Bounding box prediction data
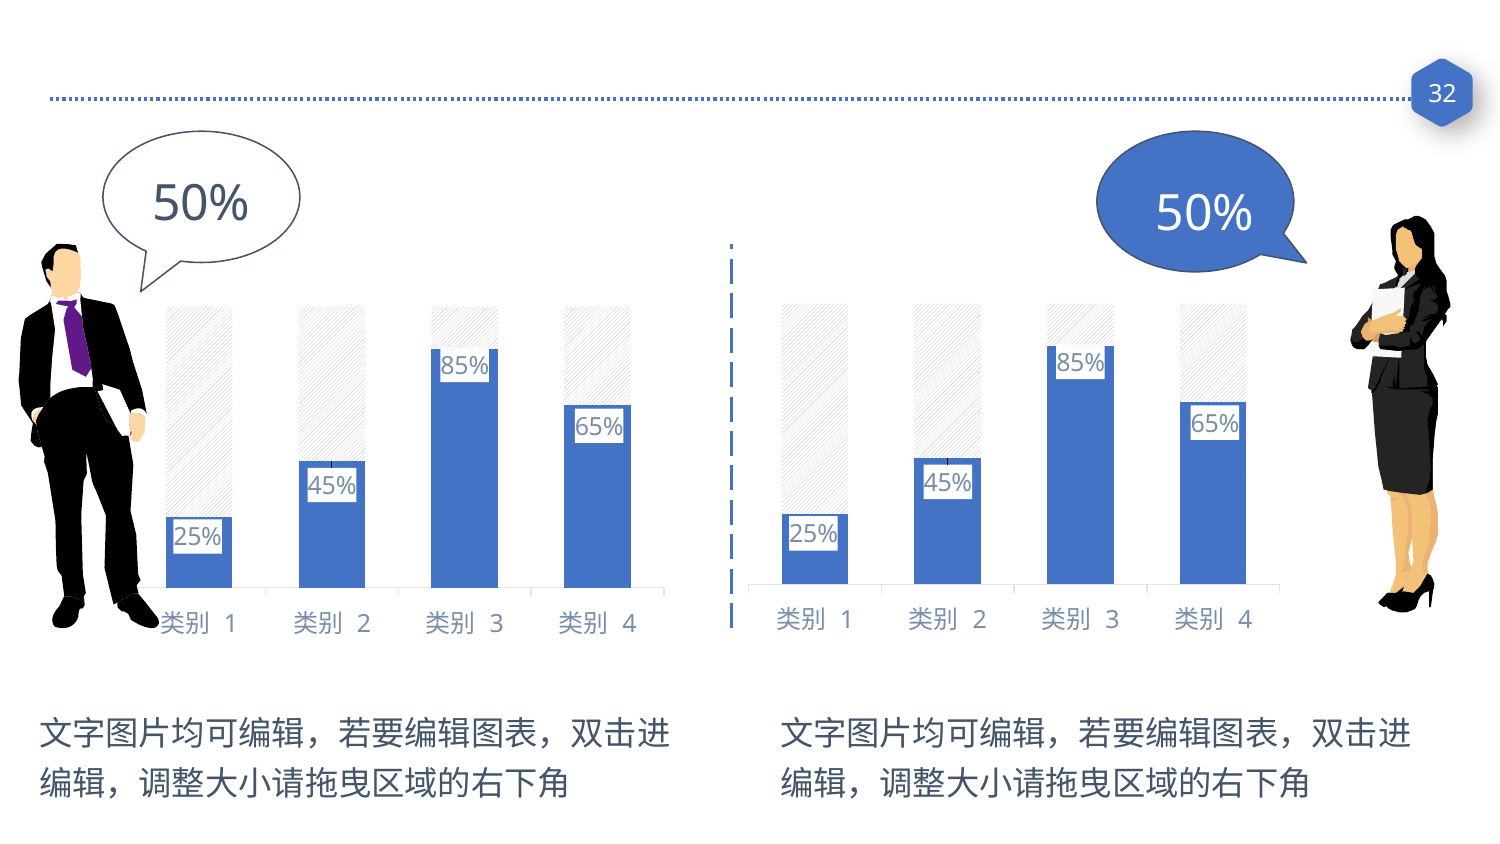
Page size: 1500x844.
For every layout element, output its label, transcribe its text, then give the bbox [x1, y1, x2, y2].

picture [18, 243, 160, 629]
text_box 50% [1115, 159, 1294, 246]
chart [737, 296, 1291, 644]
text_box 文字图片均可编辑，若要编辑图表，双击进编辑，调整大小请拖曳区域的右下角 [27, 696, 704, 808]
picture [1350, 215, 1453, 615]
text_box [134, 131, 269, 149]
chart [121, 299, 675, 647]
text_box [123, 237, 280, 277]
text_box 50% [112, 149, 291, 237]
text_box [291, 169, 300, 225]
text_box [1119, 246, 1307, 272]
text_box [1096, 160, 1115, 243]
text_box [1116, 131, 1274, 159]
text_box 文字图片均可编辑，若要编辑图表，双击进编辑，调整大小请拖曳区域的右下角 [768, 696, 1454, 808]
text_box [102, 169, 112, 225]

• [What you will do]: Output nothing but the records, word for word, and none of their pictures.

• [Solution for this problem]:
Page size: 1500x844.
For every layout element, output its label, transcribe its text, then give the bbox [x1, y1, x2, y2].

picture [18, 243, 160, 629]
text_box 50% [1115, 159, 1294, 246]
chart [737, 296, 1291, 644]
text_box 文字图片均可编辑，若要编辑图表，双击进编辑，调整大小请拖曳区域的右下角 [27, 696, 704, 808]
picture [1350, 215, 1453, 615]
text_box [134, 131, 269, 149]
chart [121, 299, 675, 647]
text_box [123, 237, 280, 277]
text_box 50% [112, 149, 291, 237]
text_box [291, 169, 300, 225]
text_box [1119, 246, 1307, 272]
text_box [1096, 160, 1115, 243]
text_box [1116, 131, 1274, 159]
text_box 文字图片均可编辑，若要编辑图表，双击进编辑，调整大小请拖曳区域的右下角 [768, 696, 1454, 808]
text_box [102, 169, 112, 225]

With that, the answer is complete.